Convert the lines below into a numbered list, omitting any blank lines. Exclude the pictures from the output.
● ● ●
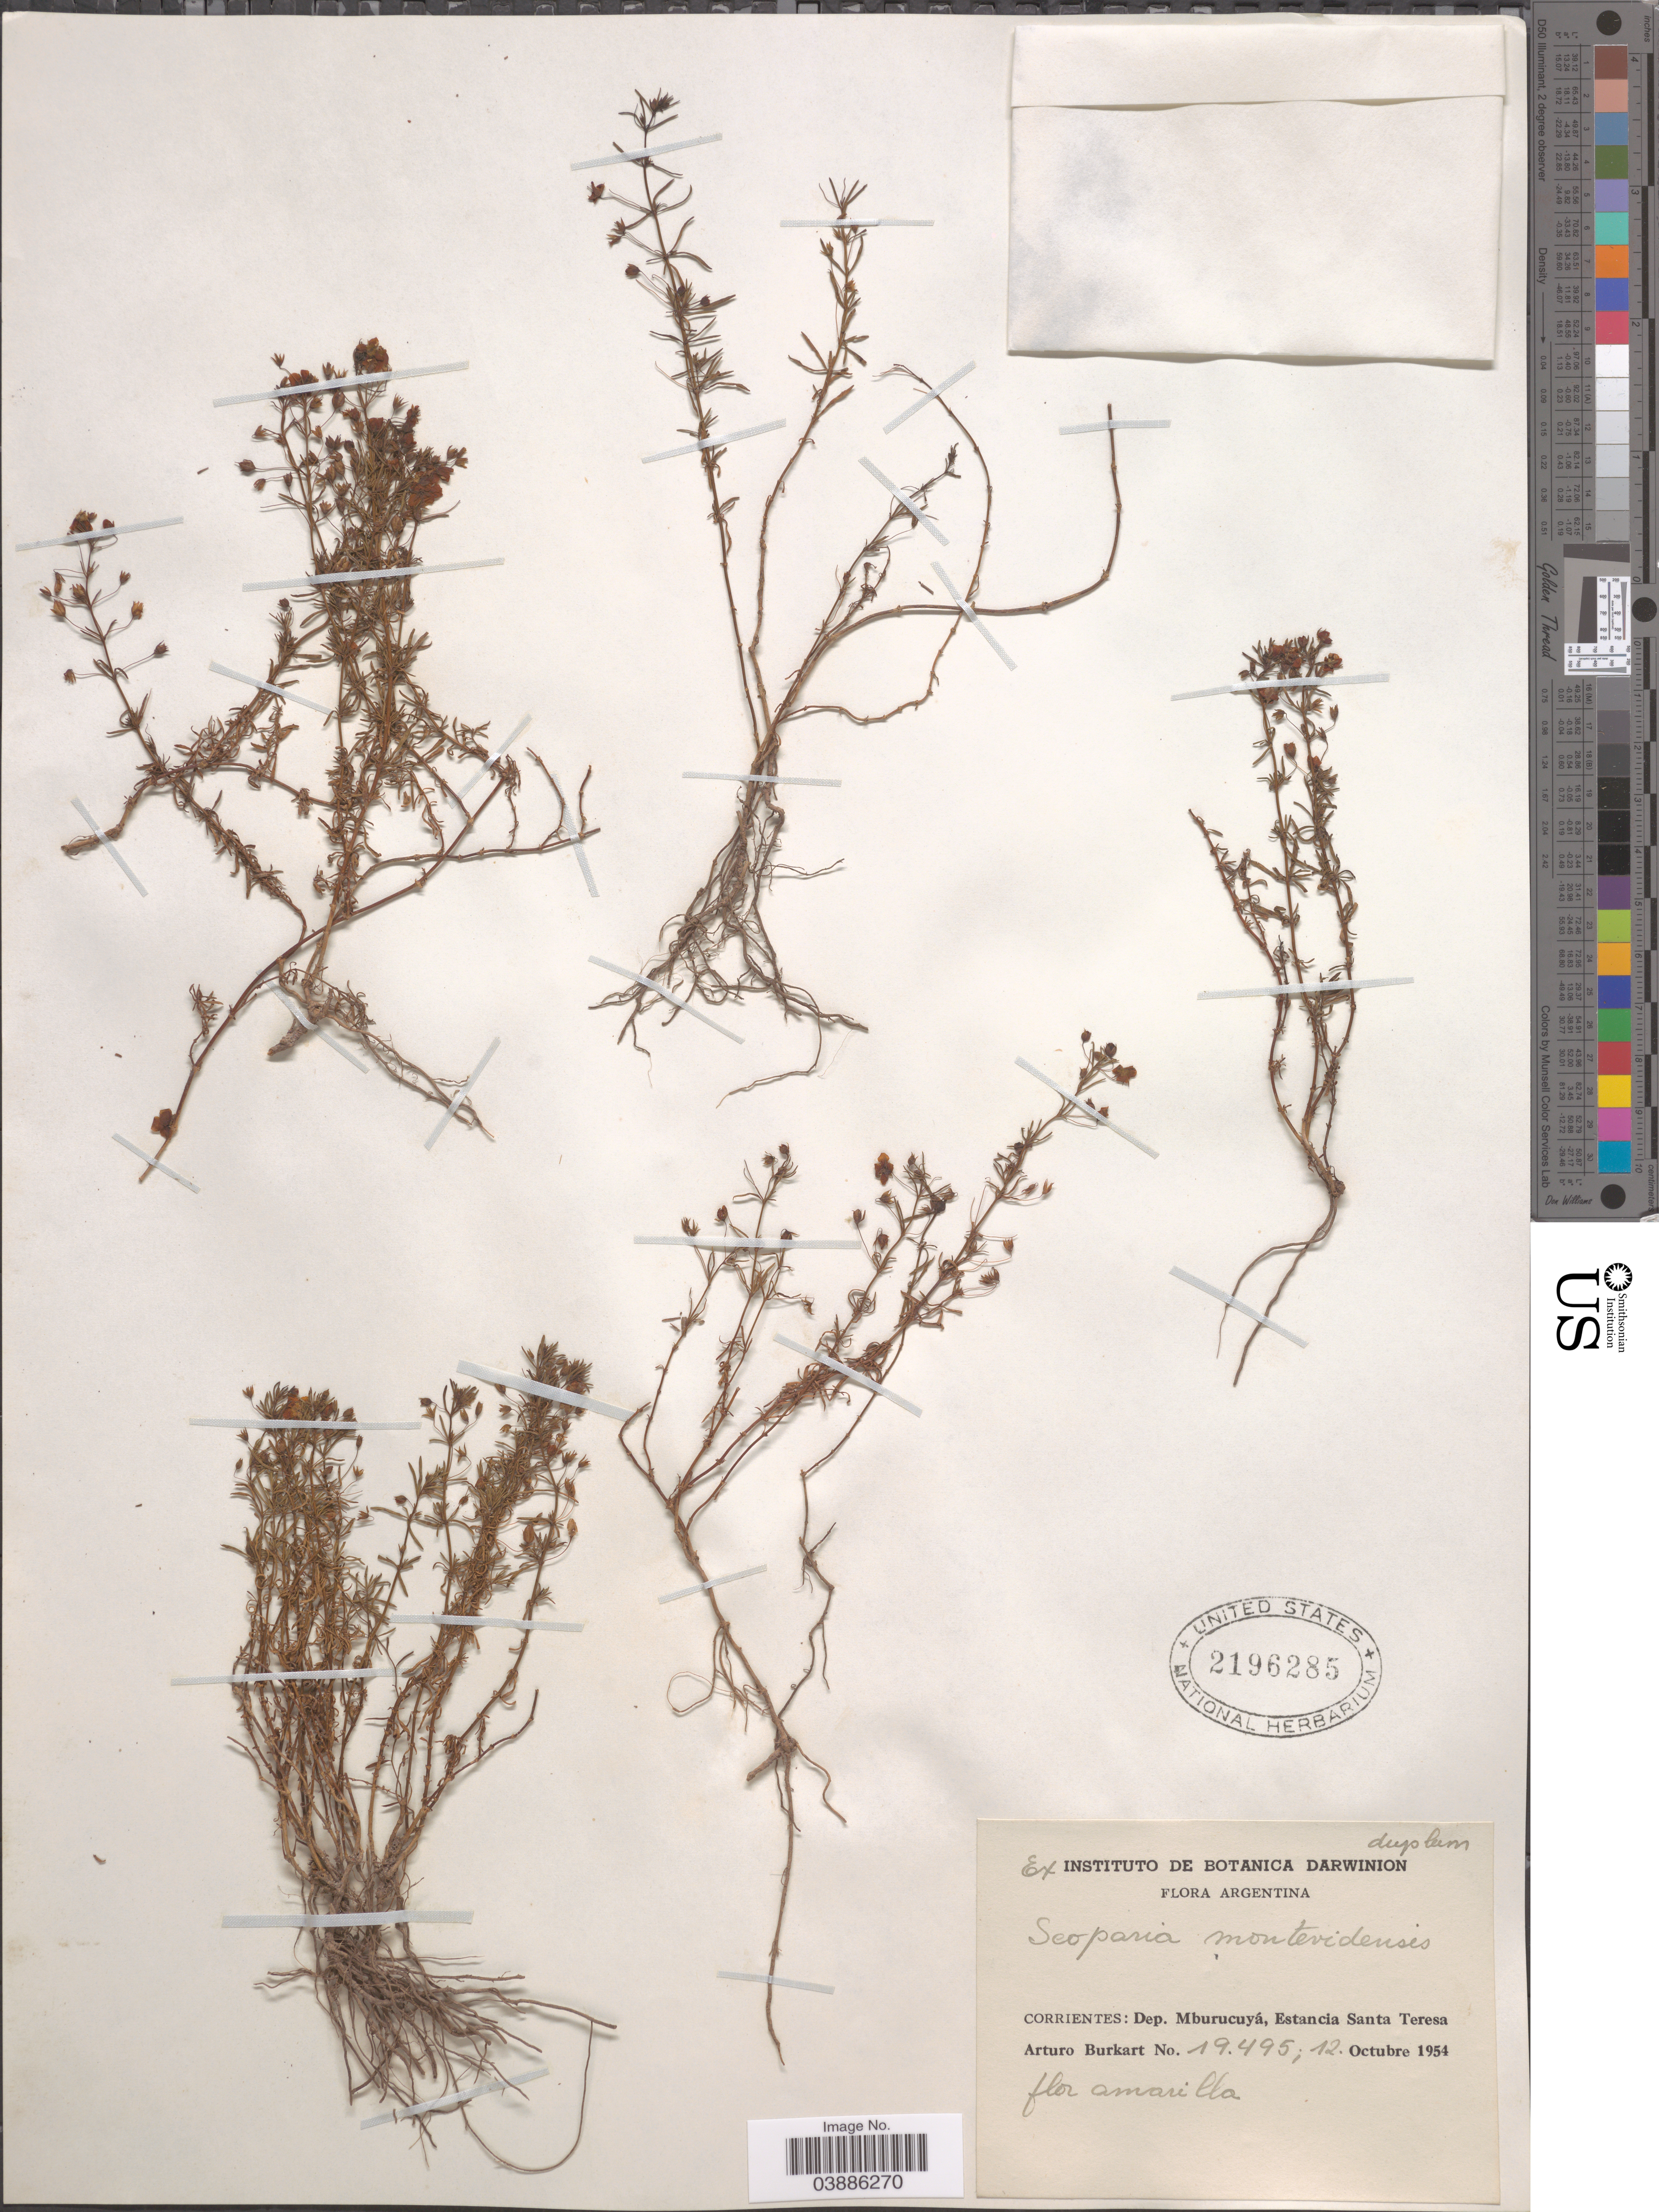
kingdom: Plantae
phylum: Tracheophyta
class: Magnoliopsida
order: Lamiales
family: Plantaginaceae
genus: Scoparia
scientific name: Scoparia montevidensis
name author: (Spreng.) R.E. Fr.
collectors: A. E. Burkart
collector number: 19495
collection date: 1954-10-12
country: Argentina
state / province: Corrientes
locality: Dep. Mburucuyá, Estancia Santa Teresa.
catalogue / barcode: US 2196285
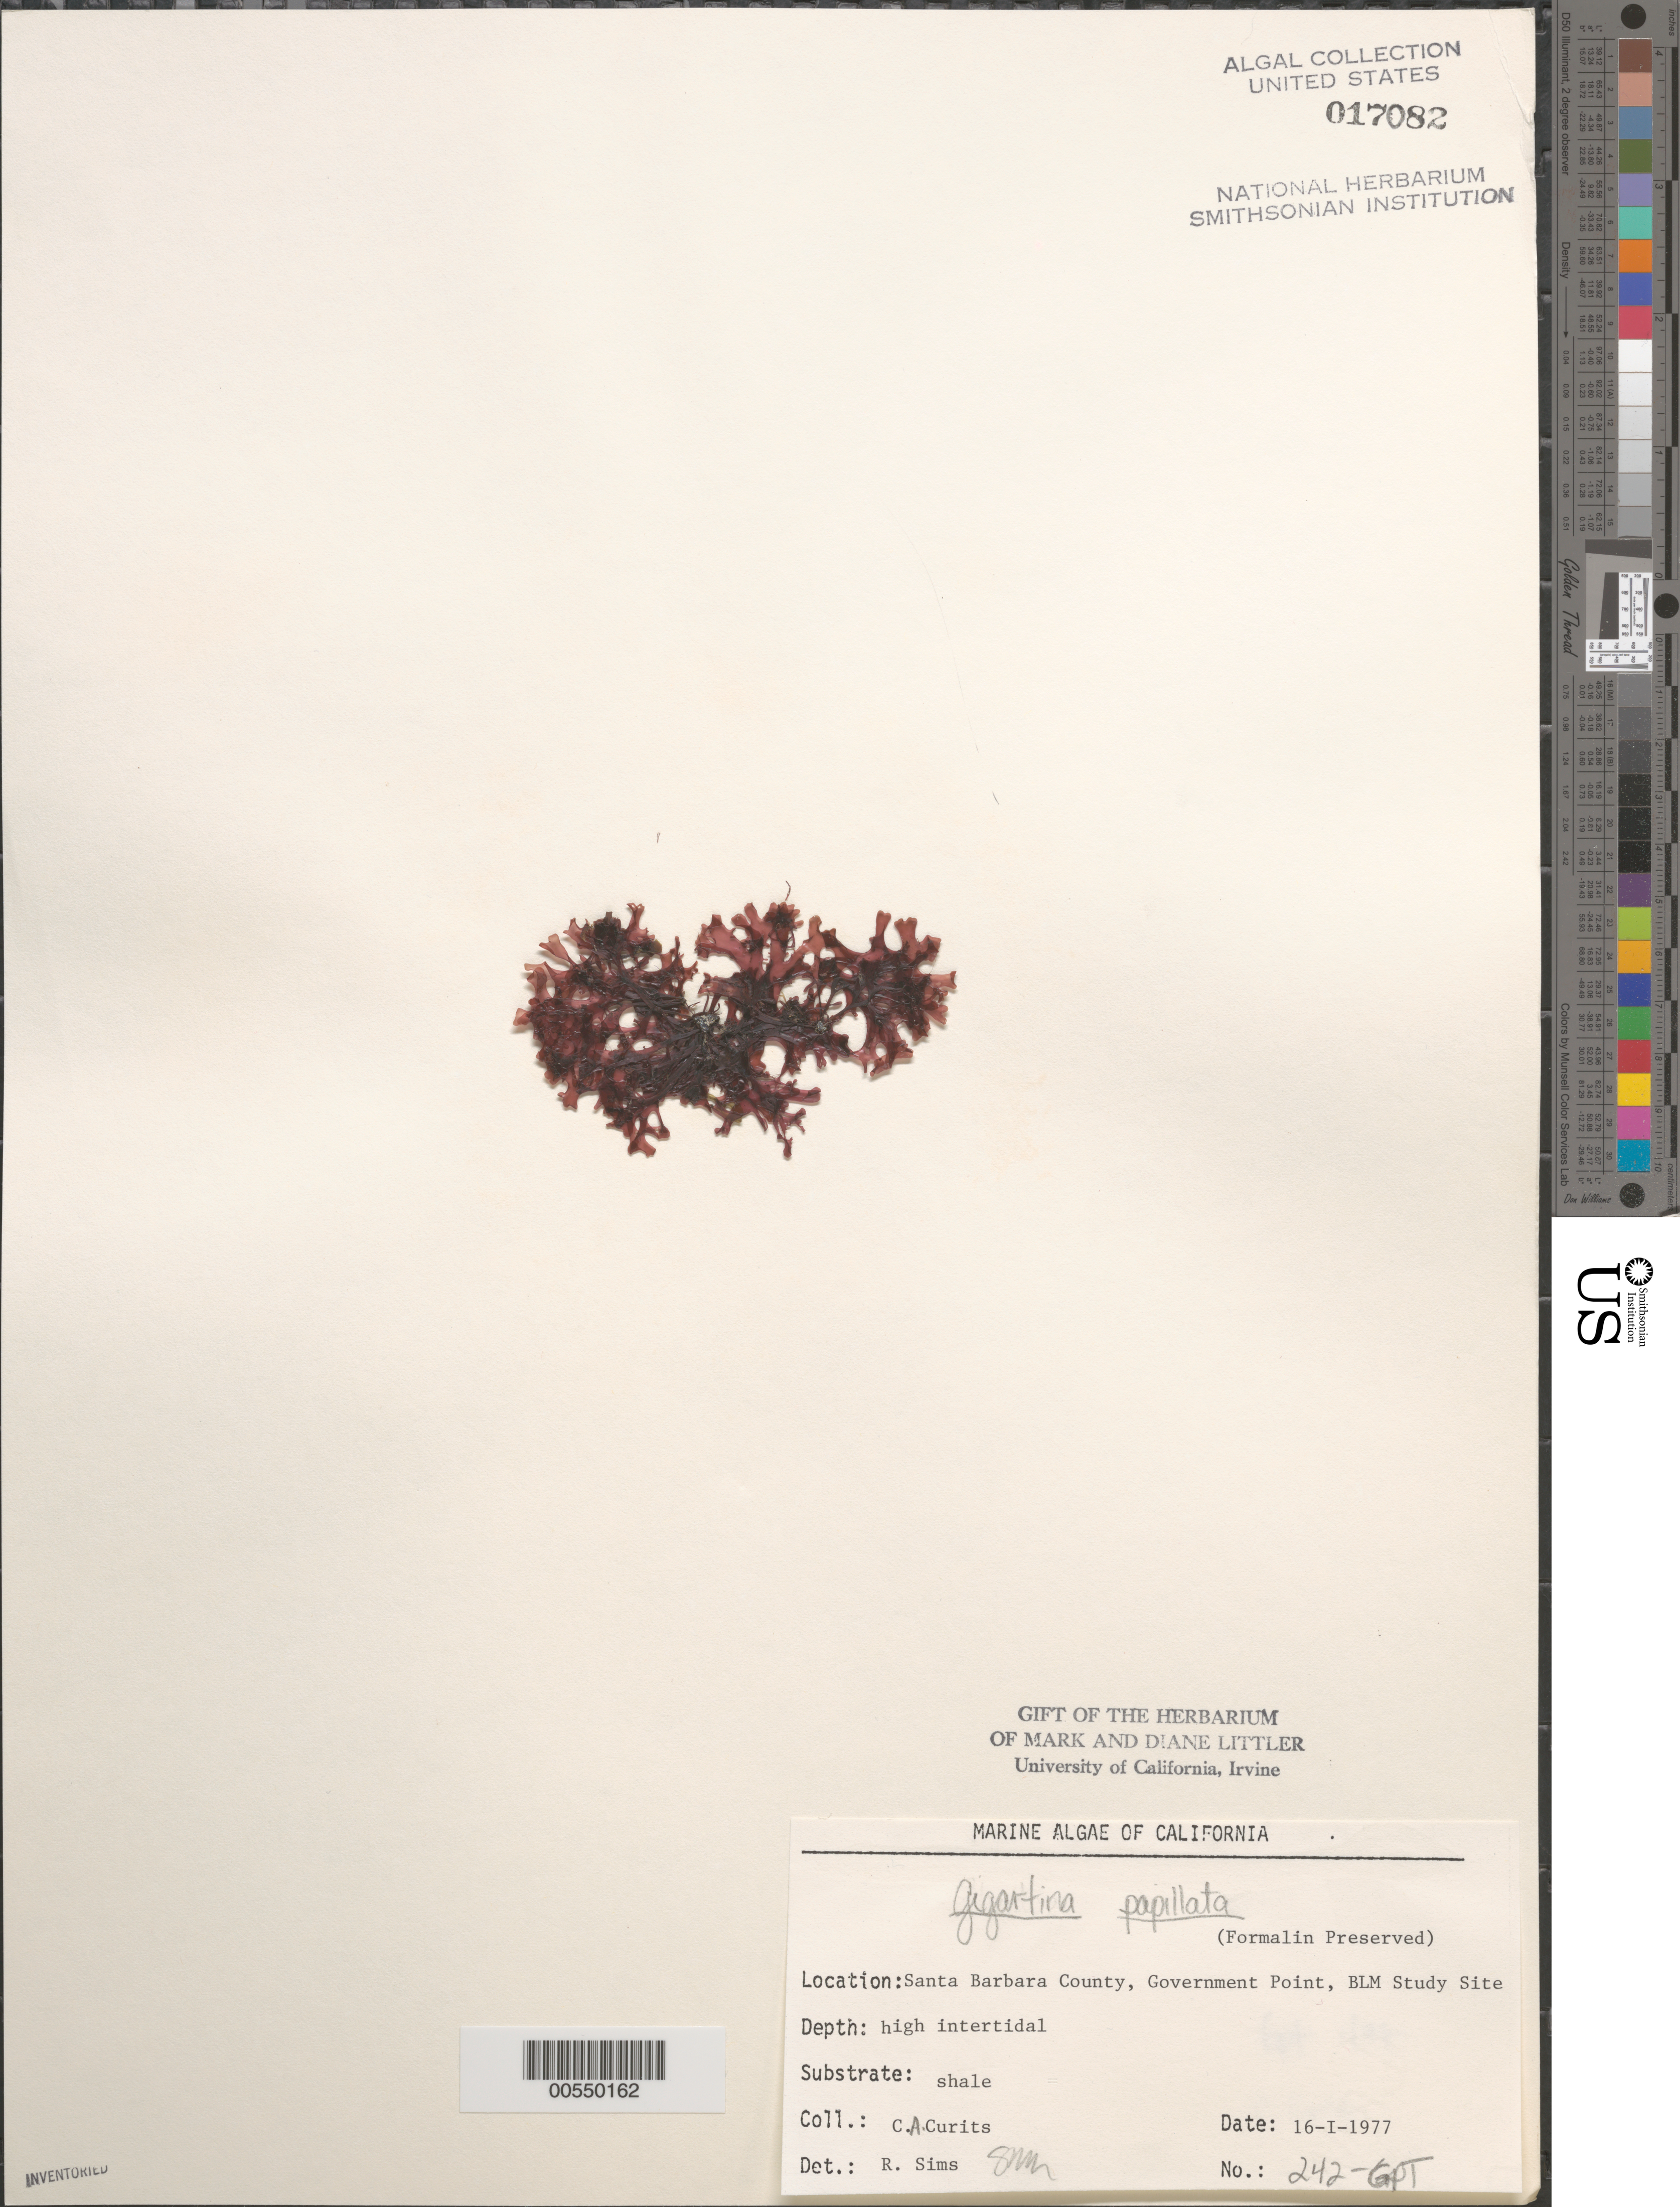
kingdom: Plantae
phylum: Rhodophyta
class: Florideophyceae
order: Gigartinales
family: Phyllophoraceae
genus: Mastocarpus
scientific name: Mastocarpus papillatus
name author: (C. Agardh) Kütz.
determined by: Algae name updating Project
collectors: C. Curtis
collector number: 242-gpt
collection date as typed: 16 Jan 1977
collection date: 1977-01-16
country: United States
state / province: California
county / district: Santa Barbara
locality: Government Point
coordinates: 34 26'31"N, 120 24'06"W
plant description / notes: BLM-SOCALBIGHT Rocky Intertidal Survey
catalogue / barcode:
● ● ●
▶ _Answer to this task_
1. kingdom: Plantae
2. phylum: Tracheophyta
3. class: Magnoliopsida
4. order: Lamiales
5. family: Plantaginaceae
6. genus: Scoparia
7. scientific name: Scoparia montevidensis
8. name author: (Spreng.) R.E. Fr.
9. collectors: A. E. Burkart
10. collector number: 19495
11. collection date: 1954-10-12
12. country: Argentina
13. state / province: Corrientes
14. locality: Dep. Mburucuyá, Estancia Santa Teresa.
15. catalogue / barcode: US 2196285
16. kingdom: Plantae
17. phylum: Rhodophyta
18. class: Florideophyceae
19. order: Gigartinales
20. family: Phyllophoraceae
21. genus: Mastocarpus
22. scientific name: Mastocarpus papillatus
23. name author: (C. Agardh) Kütz.
24. determined by: Algae name updating Project
25. collectors: C. Curtis
26. collector number: 242-gpt
27. collection date as typed: 16 Jan 1977
28. collection date: 1977-01-16
29. country: United States
30. state / province: California
31. county / district: Santa Barbara
32. locality: Government Point
33. coordinates: 34 26'31"N, 120 24'06"W
34. plant description / notes: BLM-SOCALBIGHT Rocky Intertidal Survey
35. catalogue / barcode:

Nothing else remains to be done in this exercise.